** Record excerpts follows **

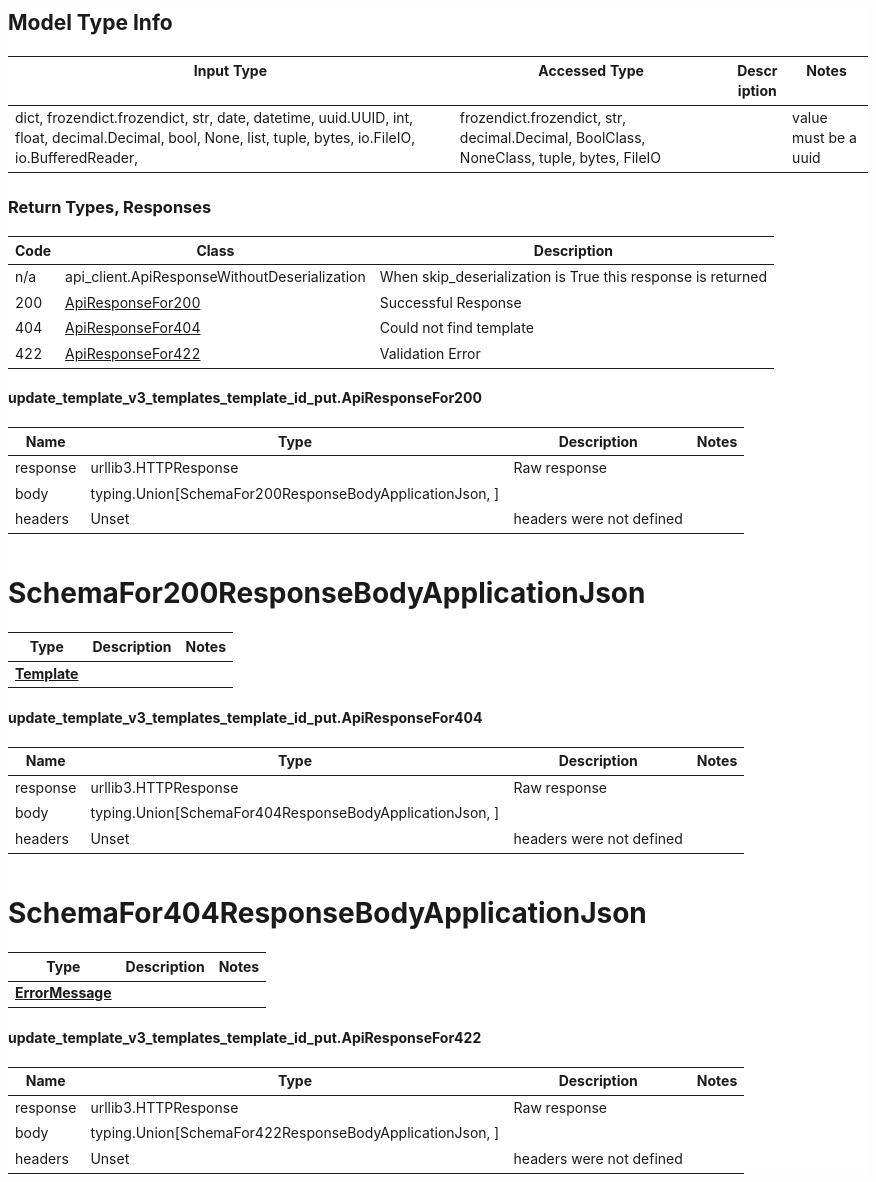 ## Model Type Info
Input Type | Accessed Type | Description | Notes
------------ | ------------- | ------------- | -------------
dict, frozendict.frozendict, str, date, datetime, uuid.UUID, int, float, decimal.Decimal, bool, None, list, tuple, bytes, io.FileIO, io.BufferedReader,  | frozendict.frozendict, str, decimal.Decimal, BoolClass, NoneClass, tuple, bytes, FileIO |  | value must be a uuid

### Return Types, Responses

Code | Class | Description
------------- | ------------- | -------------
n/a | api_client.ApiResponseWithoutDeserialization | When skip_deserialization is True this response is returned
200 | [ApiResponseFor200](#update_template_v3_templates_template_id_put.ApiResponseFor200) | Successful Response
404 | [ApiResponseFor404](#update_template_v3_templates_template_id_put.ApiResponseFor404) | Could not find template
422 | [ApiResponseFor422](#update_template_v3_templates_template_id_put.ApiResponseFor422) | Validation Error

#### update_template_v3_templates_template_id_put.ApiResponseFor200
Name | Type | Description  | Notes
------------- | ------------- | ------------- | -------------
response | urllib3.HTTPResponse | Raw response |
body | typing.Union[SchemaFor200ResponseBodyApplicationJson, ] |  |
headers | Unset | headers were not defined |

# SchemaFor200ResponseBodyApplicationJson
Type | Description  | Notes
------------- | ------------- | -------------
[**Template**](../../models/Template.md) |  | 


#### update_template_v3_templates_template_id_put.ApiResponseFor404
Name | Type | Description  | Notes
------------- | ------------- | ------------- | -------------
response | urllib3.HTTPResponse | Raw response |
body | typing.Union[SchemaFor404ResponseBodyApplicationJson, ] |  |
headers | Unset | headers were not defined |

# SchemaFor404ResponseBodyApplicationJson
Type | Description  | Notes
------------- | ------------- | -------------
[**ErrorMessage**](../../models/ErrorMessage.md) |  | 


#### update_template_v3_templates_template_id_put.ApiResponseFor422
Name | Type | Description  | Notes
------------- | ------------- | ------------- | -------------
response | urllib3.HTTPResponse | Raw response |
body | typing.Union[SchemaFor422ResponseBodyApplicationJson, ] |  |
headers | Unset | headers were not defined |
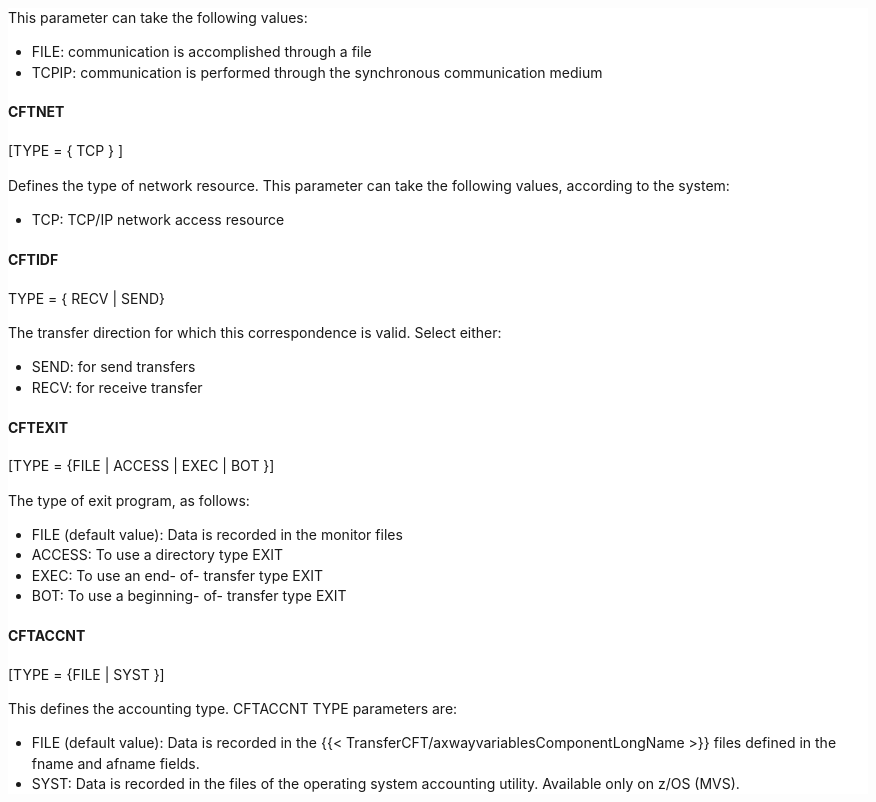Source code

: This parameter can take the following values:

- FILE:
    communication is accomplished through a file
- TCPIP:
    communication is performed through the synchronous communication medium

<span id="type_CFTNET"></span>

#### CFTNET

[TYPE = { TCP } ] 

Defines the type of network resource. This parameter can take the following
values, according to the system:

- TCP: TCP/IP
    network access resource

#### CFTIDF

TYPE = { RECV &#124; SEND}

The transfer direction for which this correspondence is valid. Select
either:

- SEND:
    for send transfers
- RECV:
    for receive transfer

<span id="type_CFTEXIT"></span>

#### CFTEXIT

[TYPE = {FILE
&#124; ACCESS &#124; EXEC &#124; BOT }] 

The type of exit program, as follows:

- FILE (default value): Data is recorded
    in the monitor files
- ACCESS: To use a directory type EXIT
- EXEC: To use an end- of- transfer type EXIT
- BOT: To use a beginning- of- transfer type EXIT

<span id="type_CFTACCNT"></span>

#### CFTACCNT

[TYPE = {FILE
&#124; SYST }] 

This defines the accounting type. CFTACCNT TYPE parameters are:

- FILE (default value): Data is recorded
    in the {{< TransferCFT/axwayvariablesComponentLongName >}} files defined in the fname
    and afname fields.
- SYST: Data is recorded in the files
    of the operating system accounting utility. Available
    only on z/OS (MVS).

** End of Record excerpts **

Problem to solve
The answer must be the entries above, printed exactly, with no pictures.

Solution to this problem
 ## Model Type Info
Input Type | Accessed Type | Description | Notes
------------ | ------------- | ------------- | -------------
dict, frozendict.frozendict, str, date, datetime, uuid.UUID, int, float, decimal.Decimal, bool, None, list, tuple, bytes, io.FileIO, io.BufferedReader,  | frozendict.frozendict, str, decimal.Decimal, BoolClass, NoneClass, tuple, bytes, FileIO |  | value must be a uuid

### Return Types, Responses

Code | Class | Description
------------- | ------------- | -------------
n/a | api_client.ApiResponseWithoutDeserialization | When skip_deserialization is True this response is returned
200 | [ApiResponseFor200](#update_template_v3_templates_template_id_put.ApiResponseFor200) | Successful Response
404 | [ApiResponseFor404](#update_template_v3_templates_template_id_put.ApiResponseFor404) | Could not find template
422 | [ApiResponseFor422](#update_template_v3_templates_template_id_put.ApiResponseFor422) | Validation Error

#### update_template_v3_templates_template_id_put.ApiResponseFor200
Name | Type | Description  | Notes
------------- | ------------- | ------------- | -------------
response | urllib3.HTTPResponse | Raw response |
body | typing.Union[SchemaFor200ResponseBodyApplicationJson, ] |  |
headers | Unset | headers were not defined |

# SchemaFor200ResponseBodyApplicationJson
Type | Description  | Notes
------------- | ------------- | -------------
[**Template**](../../models/Template.md) |  | 


#### update_template_v3_templates_template_id_put.ApiResponseFor404
Name | Type | Description  | Notes
------------- | ------------- | ------------- | -------------
response | urllib3.HTTPResponse | Raw response |
body | typing.Union[SchemaFor404ResponseBodyApplicationJson, ] |  |
headers | Unset | headers were not defined |

# SchemaFor404ResponseBodyApplicationJson
Type | Description  | Notes
------------- | ------------- | -------------
[**ErrorMessage**](../../models/ErrorMessage.md) |  | 


#### update_template_v3_templates_template_id_put.ApiResponseFor422
Name | Type | Description  | Notes
------------- | ------------- | ------------- | -------------
response | urllib3.HTTPResponse | Raw response |
body | typing.Union[SchemaFor422ResponseBodyApplicationJson, ] |  |
headers | Unset | headers were not defined |
Source code

: This parameter can take the following values:

- FILE:
    communication is accomplished through a file
- TCPIP:
    communication is performed through the synchronous communication medium

<span id="type_CFTNET"></span>

#### CFTNET

[TYPE = { TCP } ] 

Defines the type of network resource. This parameter can take the following
values, according to the system:

- TCP: TCP/IP
    network access resource

#### CFTIDF

TYPE = { RECV &#124; SEND}

The transfer direction for which this correspondence is valid. Select
either:

- SEND:
    for send transfers
- RECV:
    for receive transfer

<span id="type_CFTEXIT"></span>

#### CFTEXIT

[TYPE = {FILE
&#124; ACCESS &#124; EXEC &#124; BOT }] 

The type of exit program, as follows:

- FILE (default value): Data is recorded
    in the monitor files
- ACCESS: To use a directory type EXIT
- EXEC: To use an end- of- transfer type EXIT
- BOT: To use a beginning- of- transfer type EXIT

<span id="type_CFTACCNT"></span>

#### CFTACCNT

[TYPE = {FILE
&#124; SYST }] 

This defines the accounting type. CFTACCNT TYPE parameters are:

- FILE (default value): Data is recorded
    in the {{< TransferCFT/axwayvariablesComponentLongName >}} files defined in the fname
    and afname fields.
- SYST: Data is recorded in the files
    of the operating system accounting utility. Available
    only on z/OS (MVS).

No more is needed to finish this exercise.